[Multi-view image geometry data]

•••••

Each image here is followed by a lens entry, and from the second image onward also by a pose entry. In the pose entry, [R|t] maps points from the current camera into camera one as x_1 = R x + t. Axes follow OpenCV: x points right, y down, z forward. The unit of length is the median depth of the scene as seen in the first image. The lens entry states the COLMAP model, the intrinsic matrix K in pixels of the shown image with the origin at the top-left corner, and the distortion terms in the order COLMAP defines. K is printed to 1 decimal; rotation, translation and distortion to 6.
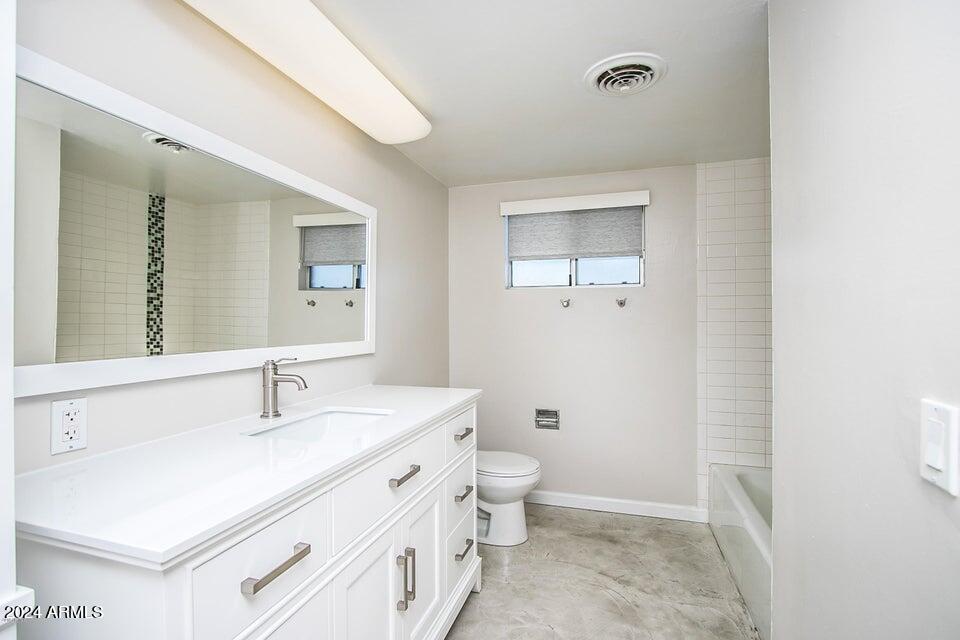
lens RADIAL K [[462.1, 0, 459.8], [0, 462.1, 317.6], [0, 0, 1]] dist [-0.017900, 0.000520]
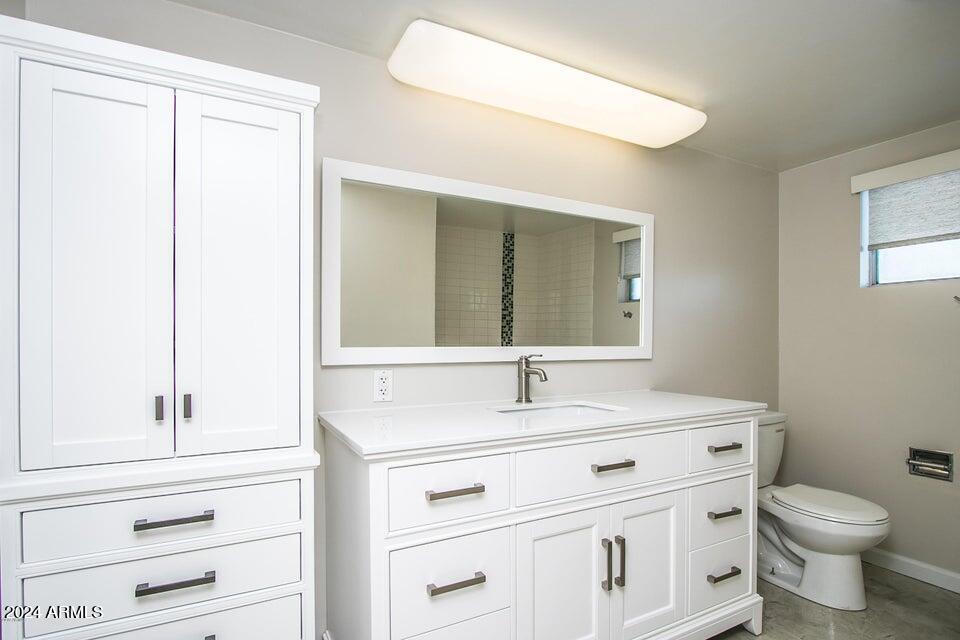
lens RADIAL K [[475.5, 0, 477.1], [0, 475.5, 333.9], [0, 0, 1]] dist [-0.066826, 0.026138]
pose [[0.728562, -0.009685, -0.684911, 0.205051], [0.004586, 0.999947, -0.009262, 0.026495], [0.684964, 0.003607, 0.728568, 0.001264]]
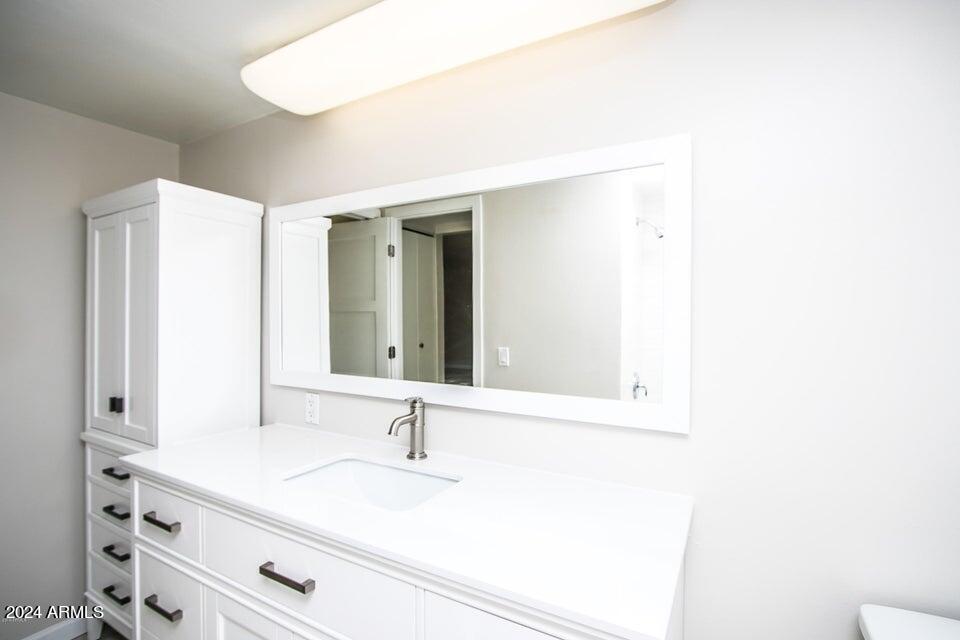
lens RADIAL K [[462.1, 0, 459.8], [0, 462.1, 317.6], [0, 0, 1]] dist [-0.017900, 0.000520]
pose [[-0.202346, -0.020588, -0.979098, 0.279602], [-0.006881, 0.999784, -0.019601, -0.027916], [0.979290, 0.002772, -0.202444, 0.730221]]
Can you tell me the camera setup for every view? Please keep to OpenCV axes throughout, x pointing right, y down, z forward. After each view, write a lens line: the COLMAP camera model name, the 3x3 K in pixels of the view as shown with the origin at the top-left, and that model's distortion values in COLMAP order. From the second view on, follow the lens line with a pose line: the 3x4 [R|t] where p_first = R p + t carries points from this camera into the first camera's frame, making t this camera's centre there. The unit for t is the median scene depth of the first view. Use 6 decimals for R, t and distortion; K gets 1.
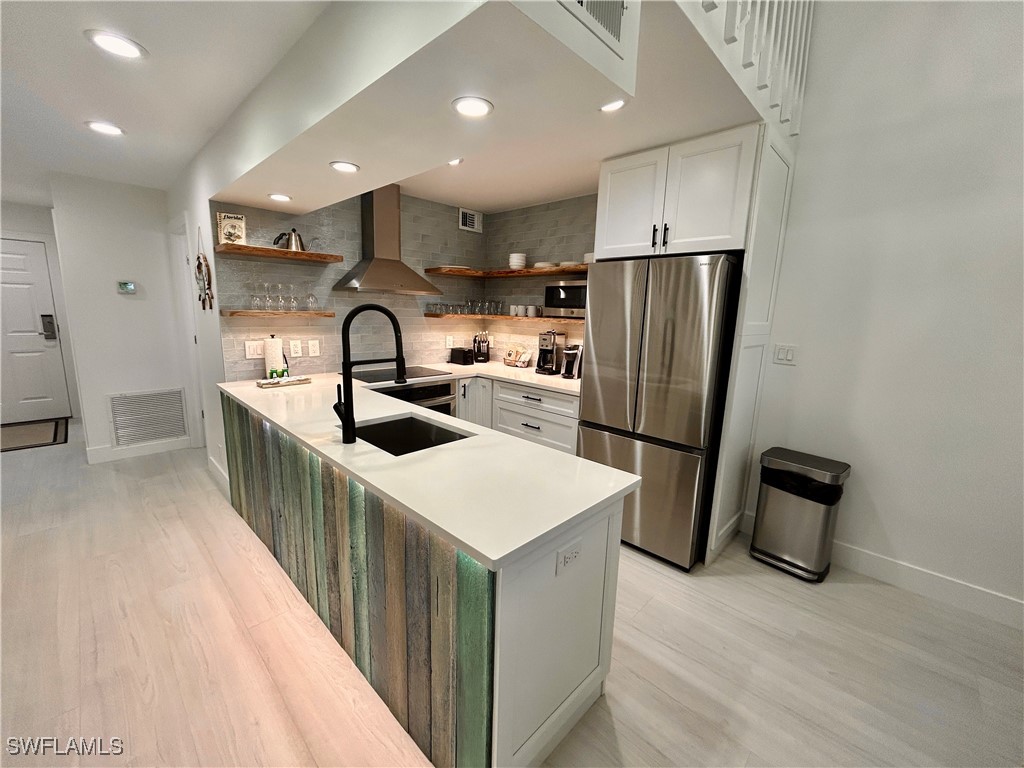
lens RADIAL K [[414.4, 0, 509.7], [0, 414.4, 381.1], [0, 0, 1]] dist [0.000443, 0.000233]
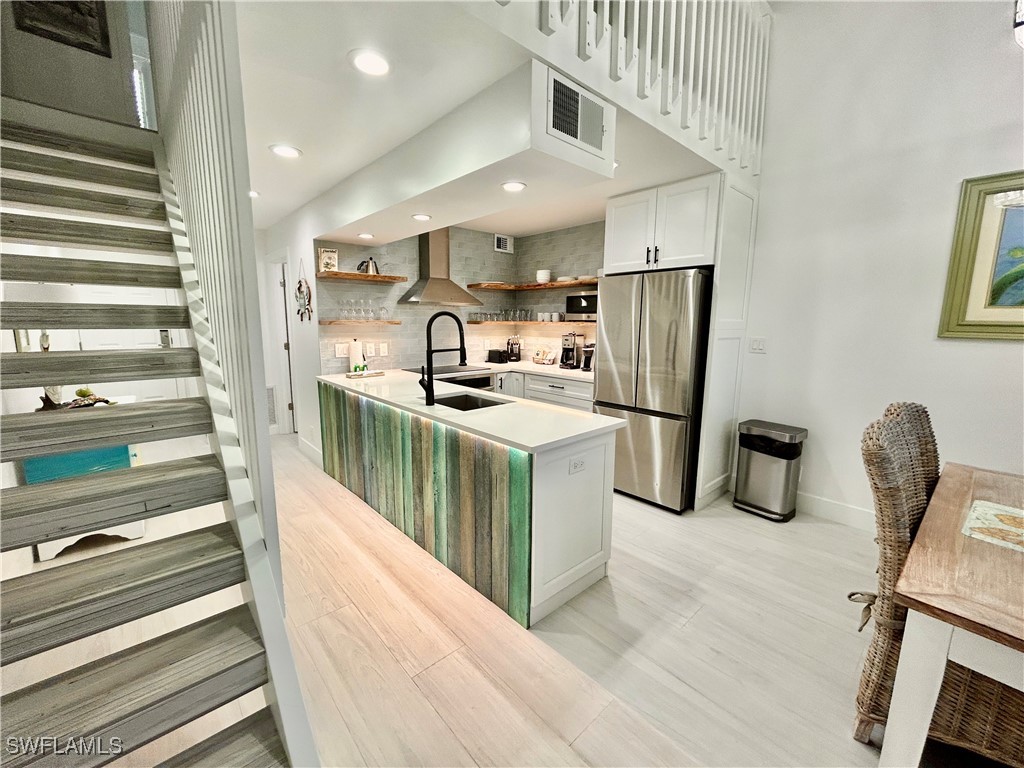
lens RADIAL K [[414.4, 0, 510.0], [0, 414.4, 381.0], [0, 0, 1]] dist [0.000443, 0.000233]
pose [[0.997735, -0.013141, -0.065976, -0.003400], [0.011371, 0.999567, -0.027132, 0.066164], [0.066304, 0.026320, 0.997452, -0.282253]]
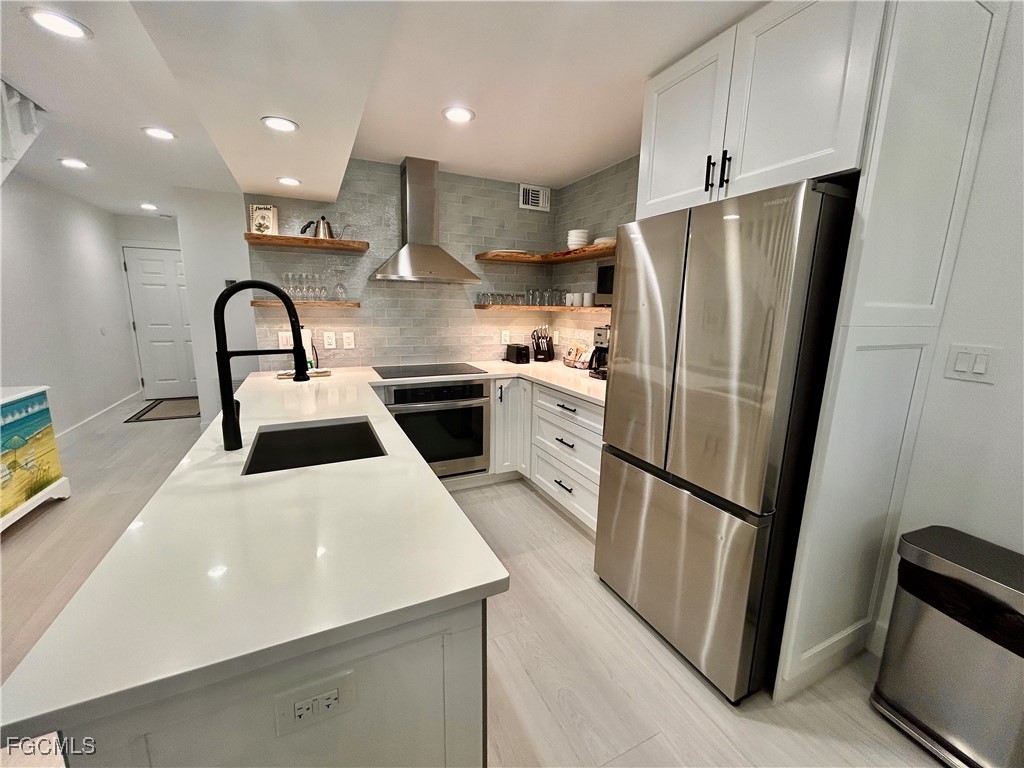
lens RADIAL K [[414.4, 0, 511.9], [0, 414.4, 380.5], [0, 0, 1]] dist [0.000443, 0.000233]
pose [[0.941012, 0.049735, -0.334697, 0.257498], [-0.049822, 0.998723, 0.008330, -0.014856], [0.334684, 0.008837, 0.942289, 0.255027]]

•••••

INSTRUCTIONS TO FOLLOW ▸ Every line of the data above should be returned exactly, with the pictures removed.

YOUR RESPONSE ▸
Each image here is followed by a lens entry, and from the second image onward also by a pose entry. In the pose entry, [R|t] maps points from the current camera into camera one as x_1 = R x + t. Axes follow OpenCV: x points right, y down, z forward. The unit of length is the median depth of the scene as seen in the first image. The lens entry states the COLMAP model, the intrinsic matrix K in pixels of the shown image with the origin at the top-left corner, and the distortion terms in the order COLMAP defines. K is printed to 1 decimal; rotation, translation and distortion to 6.
lens RADIAL K [[462.1, 0, 459.8], [0, 462.1, 317.6], [0, 0, 1]] dist [-0.017900, 0.000520]
lens RADIAL K [[475.5, 0, 477.1], [0, 475.5, 333.9], [0, 0, 1]] dist [-0.066826, 0.026138]
pose [[0.728562, -0.009685, -0.684911, 0.205051], [0.004586, 0.999947, -0.009262, 0.026495], [0.684964, 0.003607, 0.728568, 0.001264]]
lens RADIAL K [[462.1, 0, 459.8], [0, 462.1, 317.6], [0, 0, 1]] dist [-0.017900, 0.000520]
pose [[-0.202346, -0.020588, -0.979098, 0.279602], [-0.006881, 0.999784, -0.019601, -0.027916], [0.979290, 0.002772, -0.202444, 0.730221]]
Can you tell me the camera setup for every view? Please keep to OpenCV axes throughout, x pointing right, y down, z forward. After each view, write a lens line: the COLMAP camera model name, the 3x3 K in pixels of the view as shown with the origin at the top-left, and that model's distortion values in COLMAP order. From the second view on, follow the lens line with a pose line: the 3x4 [R|t] where p_first = R p + t carries points from this camera into the first camera's frame, making t this camera's centre there. The unit for t is the median scene depth of the first view. Use 6 decimals for R, t and distortion; K gets 1.
lens RADIAL K [[414.4, 0, 509.7], [0, 414.4, 381.1], [0, 0, 1]] dist [0.000443, 0.000233]
lens RADIAL K [[414.4, 0, 510.0], [0, 414.4, 381.0], [0, 0, 1]] dist [0.000443, 0.000233]
pose [[0.997735, -0.013141, -0.065976, -0.003400], [0.011371, 0.999567, -0.027132, 0.066164], [0.066304, 0.026320, 0.997452, -0.282253]]
lens RADIAL K [[414.4, 0, 511.9], [0, 414.4, 380.5], [0, 0, 1]] dist [0.000443, 0.000233]
pose [[0.941012, 0.049735, -0.334697, 0.257498], [-0.049822, 0.998723, 0.008330, -0.014856], [0.334684, 0.008837, 0.942289, 0.255027]]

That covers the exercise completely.